İşgal altındaki Fransa’da Naziler ve işbirlikçi Fransızlar, işgale karşı direnenleri ‘terörist’ olarak niteliyorlardı. Bir de bir afiş asmışlardı duvarlara. Faşist işgale karşı özgür Fransa uğruna canlarını verenlerin etnik kökenleri yer alıyordu bu afişte: ERMENİ… YAHUDİ… POLONYALI… İSPANYOL! İkinci sınıf yurttaşların, Fransa’yı kurtarmak ne haddine idi, Fransızların önemli bir bölümü havlu atıp teslim olmuş, hatta işbirliğine girmişken. Bunun nasıl bir kompleks yarattığını anlamak mümkün.

İşbirlikçi Vichy rejiminin polisi Yahudileri Nazi kamplarına yollanmak üzere teslim etmekte beis görmemişti. Mitterand bile, göçmen işçi olarak gençliğinde Almanya’ya gitmemiş miydi? Gerisini siz hesap edin.

----

> [Sorular ve Görevler]:
1 – İşgal altındaki Fransa hakkındaki metinde duvarlara asılan afişte yer alan etnik kökenlerin hepsini sıralayın.
2 – İşgal altındaki Fransa hakkındaki metne göre Naziler ve işbirlikçi Fransızlar işgale karşı direnenleri nasıl niteliyordu?

> [Sağlanan Veriler]:
----

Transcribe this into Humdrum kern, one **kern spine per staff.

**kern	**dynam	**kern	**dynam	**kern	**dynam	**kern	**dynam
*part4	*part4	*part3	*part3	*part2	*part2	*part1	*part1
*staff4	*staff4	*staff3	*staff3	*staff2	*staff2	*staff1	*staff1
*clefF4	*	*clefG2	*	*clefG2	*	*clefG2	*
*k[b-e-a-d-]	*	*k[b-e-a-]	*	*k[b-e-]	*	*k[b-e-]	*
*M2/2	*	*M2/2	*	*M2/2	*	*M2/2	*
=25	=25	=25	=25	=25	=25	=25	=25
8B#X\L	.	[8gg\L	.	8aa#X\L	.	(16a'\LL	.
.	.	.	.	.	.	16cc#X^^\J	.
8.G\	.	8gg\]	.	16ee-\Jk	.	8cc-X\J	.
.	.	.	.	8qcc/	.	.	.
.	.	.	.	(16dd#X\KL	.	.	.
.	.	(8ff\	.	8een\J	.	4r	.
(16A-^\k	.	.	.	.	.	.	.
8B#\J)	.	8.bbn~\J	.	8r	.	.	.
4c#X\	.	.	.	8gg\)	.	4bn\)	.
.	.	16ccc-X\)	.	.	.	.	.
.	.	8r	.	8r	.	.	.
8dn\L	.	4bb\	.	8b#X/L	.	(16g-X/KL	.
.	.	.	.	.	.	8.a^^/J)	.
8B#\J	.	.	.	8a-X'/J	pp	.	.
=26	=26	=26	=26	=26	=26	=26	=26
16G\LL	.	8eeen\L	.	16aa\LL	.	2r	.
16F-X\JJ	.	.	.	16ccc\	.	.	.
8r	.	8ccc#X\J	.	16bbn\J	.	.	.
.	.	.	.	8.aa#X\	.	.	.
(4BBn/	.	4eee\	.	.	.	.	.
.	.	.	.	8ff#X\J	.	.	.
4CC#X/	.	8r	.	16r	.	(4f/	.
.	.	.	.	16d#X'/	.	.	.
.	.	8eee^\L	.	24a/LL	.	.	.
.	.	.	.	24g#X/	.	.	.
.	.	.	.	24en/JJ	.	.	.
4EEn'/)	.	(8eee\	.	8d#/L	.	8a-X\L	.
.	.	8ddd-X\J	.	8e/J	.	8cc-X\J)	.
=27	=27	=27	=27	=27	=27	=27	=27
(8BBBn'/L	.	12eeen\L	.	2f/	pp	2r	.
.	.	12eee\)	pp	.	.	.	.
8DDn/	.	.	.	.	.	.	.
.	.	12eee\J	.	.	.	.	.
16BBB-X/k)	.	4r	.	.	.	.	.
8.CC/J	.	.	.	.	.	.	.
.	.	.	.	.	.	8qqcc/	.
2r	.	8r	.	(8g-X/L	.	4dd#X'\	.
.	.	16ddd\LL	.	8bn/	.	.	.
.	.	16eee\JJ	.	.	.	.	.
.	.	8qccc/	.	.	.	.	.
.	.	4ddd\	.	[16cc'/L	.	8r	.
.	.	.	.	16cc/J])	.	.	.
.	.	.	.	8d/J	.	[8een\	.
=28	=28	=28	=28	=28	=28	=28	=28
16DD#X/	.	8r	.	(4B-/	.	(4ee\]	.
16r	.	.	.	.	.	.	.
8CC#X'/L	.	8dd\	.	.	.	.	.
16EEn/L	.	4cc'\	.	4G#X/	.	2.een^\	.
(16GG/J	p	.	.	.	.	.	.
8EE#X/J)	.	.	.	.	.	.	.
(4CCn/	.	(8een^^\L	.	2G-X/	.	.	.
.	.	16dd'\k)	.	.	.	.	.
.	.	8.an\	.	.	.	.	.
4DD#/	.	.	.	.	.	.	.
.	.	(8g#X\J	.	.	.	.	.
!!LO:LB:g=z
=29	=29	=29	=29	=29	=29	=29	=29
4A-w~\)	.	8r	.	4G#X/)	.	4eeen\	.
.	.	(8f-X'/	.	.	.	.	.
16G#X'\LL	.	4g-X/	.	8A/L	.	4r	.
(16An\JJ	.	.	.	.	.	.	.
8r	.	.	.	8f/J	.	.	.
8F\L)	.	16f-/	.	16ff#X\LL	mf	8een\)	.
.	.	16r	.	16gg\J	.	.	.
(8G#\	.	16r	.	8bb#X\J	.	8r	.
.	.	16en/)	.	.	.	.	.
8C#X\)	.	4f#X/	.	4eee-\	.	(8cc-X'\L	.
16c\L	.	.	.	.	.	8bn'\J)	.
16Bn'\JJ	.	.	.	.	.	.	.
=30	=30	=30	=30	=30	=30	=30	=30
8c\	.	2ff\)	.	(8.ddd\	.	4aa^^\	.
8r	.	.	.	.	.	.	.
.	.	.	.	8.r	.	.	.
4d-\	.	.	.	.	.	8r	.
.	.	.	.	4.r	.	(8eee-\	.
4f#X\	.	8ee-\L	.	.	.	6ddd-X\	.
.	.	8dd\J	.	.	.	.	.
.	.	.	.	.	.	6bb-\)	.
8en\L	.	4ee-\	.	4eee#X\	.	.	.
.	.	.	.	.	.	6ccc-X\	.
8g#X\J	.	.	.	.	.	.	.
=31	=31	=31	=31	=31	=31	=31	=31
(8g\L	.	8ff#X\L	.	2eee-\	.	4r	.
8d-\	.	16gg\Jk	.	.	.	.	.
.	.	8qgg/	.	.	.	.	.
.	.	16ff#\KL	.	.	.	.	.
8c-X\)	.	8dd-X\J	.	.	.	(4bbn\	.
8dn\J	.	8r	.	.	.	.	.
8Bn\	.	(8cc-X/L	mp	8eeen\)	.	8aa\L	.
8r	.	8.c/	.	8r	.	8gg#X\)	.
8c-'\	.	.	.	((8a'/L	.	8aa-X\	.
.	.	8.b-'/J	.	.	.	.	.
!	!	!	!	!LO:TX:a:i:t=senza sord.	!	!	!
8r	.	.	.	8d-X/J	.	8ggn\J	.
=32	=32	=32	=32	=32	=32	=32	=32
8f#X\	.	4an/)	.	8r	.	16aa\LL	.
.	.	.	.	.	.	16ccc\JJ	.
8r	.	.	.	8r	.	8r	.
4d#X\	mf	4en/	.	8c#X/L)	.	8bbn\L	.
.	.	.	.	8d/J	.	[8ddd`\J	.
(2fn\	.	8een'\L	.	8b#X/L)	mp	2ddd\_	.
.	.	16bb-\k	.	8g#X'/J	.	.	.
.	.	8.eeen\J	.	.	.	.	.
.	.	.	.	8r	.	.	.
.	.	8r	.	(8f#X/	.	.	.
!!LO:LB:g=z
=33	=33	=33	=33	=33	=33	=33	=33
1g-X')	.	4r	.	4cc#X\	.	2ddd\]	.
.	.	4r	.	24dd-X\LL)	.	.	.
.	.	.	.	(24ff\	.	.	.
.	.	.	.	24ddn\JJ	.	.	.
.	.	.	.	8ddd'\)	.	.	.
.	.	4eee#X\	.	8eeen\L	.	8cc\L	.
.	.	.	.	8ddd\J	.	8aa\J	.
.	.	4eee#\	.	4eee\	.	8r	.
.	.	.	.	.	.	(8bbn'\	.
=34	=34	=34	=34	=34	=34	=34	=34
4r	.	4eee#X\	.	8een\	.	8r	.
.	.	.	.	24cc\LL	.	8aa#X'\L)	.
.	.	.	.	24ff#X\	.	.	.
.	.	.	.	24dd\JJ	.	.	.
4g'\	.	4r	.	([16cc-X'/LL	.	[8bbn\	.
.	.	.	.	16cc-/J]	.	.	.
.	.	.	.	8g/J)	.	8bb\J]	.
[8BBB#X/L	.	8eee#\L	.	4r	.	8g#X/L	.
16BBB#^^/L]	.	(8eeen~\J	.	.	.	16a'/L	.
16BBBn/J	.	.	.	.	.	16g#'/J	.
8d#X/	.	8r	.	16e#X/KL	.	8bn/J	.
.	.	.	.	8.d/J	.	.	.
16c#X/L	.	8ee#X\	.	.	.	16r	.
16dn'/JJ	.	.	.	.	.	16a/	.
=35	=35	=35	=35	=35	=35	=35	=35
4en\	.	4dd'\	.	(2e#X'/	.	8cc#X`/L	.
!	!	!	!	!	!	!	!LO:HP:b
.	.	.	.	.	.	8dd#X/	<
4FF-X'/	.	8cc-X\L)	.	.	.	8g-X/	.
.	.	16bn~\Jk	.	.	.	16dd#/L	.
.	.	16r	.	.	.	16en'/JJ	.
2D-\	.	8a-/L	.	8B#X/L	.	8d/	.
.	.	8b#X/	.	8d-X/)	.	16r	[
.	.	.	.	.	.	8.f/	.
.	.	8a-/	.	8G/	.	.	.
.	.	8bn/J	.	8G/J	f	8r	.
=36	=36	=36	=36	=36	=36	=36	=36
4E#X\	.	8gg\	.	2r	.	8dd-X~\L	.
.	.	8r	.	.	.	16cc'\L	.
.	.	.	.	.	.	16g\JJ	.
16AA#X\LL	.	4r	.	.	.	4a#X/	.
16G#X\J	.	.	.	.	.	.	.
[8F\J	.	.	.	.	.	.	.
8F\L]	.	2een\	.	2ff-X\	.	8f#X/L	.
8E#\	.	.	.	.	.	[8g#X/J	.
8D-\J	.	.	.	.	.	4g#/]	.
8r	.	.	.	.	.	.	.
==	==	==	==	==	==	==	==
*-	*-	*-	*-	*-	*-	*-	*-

----

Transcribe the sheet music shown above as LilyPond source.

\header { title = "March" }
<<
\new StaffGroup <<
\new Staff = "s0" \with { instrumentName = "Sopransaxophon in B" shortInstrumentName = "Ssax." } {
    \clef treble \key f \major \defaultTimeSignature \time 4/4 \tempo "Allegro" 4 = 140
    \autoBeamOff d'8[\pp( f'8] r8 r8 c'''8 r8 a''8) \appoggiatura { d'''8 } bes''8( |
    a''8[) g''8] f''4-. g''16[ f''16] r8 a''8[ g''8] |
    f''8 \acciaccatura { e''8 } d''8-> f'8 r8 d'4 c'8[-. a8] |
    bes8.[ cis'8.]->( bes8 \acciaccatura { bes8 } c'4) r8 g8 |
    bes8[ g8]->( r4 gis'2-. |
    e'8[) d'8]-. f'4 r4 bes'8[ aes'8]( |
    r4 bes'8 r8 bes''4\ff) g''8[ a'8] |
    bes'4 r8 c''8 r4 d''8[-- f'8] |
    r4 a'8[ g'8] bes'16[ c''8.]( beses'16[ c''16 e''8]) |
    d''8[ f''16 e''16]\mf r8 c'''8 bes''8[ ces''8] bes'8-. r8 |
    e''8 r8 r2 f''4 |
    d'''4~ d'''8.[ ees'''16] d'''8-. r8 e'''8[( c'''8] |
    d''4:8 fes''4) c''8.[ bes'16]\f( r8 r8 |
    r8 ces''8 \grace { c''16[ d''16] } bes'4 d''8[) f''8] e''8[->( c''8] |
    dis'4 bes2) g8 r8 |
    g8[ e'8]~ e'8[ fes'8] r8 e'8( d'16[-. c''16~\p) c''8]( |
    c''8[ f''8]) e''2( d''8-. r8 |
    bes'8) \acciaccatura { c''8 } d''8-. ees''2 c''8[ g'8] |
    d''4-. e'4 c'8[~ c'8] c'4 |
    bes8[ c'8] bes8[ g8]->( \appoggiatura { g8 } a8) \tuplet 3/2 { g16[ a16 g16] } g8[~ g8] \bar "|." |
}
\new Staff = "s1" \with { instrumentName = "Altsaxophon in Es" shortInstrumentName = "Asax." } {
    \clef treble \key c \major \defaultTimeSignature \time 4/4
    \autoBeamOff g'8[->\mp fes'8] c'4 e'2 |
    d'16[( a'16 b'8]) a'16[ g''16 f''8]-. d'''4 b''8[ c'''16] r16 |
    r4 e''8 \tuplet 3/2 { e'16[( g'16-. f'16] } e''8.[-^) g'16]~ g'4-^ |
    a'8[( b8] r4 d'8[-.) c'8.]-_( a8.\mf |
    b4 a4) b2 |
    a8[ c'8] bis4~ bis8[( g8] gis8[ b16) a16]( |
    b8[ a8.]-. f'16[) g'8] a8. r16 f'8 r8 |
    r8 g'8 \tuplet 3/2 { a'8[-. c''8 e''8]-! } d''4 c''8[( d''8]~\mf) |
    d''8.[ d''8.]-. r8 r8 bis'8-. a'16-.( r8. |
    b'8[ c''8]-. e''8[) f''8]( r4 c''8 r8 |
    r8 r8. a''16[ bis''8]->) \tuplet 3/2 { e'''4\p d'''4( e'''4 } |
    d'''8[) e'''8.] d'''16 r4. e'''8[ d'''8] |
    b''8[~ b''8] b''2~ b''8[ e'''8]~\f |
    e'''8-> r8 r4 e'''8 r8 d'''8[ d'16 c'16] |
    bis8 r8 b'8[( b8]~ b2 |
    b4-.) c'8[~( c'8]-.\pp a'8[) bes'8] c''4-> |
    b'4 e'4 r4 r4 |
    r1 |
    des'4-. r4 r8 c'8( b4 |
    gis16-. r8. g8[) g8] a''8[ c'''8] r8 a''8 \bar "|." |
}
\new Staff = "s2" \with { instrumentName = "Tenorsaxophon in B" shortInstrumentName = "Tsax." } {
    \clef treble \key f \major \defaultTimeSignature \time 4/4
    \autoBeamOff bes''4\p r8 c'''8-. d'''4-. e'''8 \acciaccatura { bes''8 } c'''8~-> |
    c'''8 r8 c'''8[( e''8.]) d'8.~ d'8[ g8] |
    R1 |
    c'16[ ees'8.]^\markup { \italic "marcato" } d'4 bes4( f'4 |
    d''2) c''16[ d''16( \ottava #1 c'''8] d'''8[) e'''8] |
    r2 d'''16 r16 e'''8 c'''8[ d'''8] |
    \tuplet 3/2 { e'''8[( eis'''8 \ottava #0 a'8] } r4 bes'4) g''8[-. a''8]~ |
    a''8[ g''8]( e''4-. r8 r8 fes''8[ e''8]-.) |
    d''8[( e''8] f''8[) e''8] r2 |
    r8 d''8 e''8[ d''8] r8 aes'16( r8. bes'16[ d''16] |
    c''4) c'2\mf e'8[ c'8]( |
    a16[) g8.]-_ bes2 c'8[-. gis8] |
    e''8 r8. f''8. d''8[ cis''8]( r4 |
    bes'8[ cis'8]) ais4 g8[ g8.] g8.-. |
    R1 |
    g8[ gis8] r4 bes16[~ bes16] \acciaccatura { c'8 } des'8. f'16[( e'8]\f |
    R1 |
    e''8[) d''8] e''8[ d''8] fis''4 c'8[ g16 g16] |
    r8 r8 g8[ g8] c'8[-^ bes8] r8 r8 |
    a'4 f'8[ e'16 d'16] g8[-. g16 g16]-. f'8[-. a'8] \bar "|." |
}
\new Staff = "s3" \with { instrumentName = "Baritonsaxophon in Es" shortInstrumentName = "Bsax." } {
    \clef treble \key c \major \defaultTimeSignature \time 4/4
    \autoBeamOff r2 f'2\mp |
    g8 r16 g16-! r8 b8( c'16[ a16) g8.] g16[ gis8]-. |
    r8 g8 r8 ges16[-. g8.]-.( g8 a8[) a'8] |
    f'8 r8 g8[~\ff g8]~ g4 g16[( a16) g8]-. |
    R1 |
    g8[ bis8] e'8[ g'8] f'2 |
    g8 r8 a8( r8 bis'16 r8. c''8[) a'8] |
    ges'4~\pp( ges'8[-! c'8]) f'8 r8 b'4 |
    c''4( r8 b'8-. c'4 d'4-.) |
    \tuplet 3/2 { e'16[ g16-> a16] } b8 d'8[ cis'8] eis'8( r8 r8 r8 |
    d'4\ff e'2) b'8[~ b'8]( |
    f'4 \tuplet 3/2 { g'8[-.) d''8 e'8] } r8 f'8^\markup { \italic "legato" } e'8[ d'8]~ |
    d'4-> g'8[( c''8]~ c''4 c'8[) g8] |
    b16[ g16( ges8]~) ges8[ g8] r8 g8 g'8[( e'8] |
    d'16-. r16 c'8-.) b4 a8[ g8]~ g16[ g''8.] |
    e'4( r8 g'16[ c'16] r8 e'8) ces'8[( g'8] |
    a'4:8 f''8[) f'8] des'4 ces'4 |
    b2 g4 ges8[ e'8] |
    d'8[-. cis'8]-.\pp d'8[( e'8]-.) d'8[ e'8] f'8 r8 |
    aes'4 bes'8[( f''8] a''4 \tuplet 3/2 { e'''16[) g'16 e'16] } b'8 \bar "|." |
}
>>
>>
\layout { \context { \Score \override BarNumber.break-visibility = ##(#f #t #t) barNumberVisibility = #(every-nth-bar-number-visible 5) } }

----

> [Çözümler]:
1 – Ermeni, Yahudi, Polonyalı, İspanyol

2 – Onları "terörist" olarak niteliyorlardı.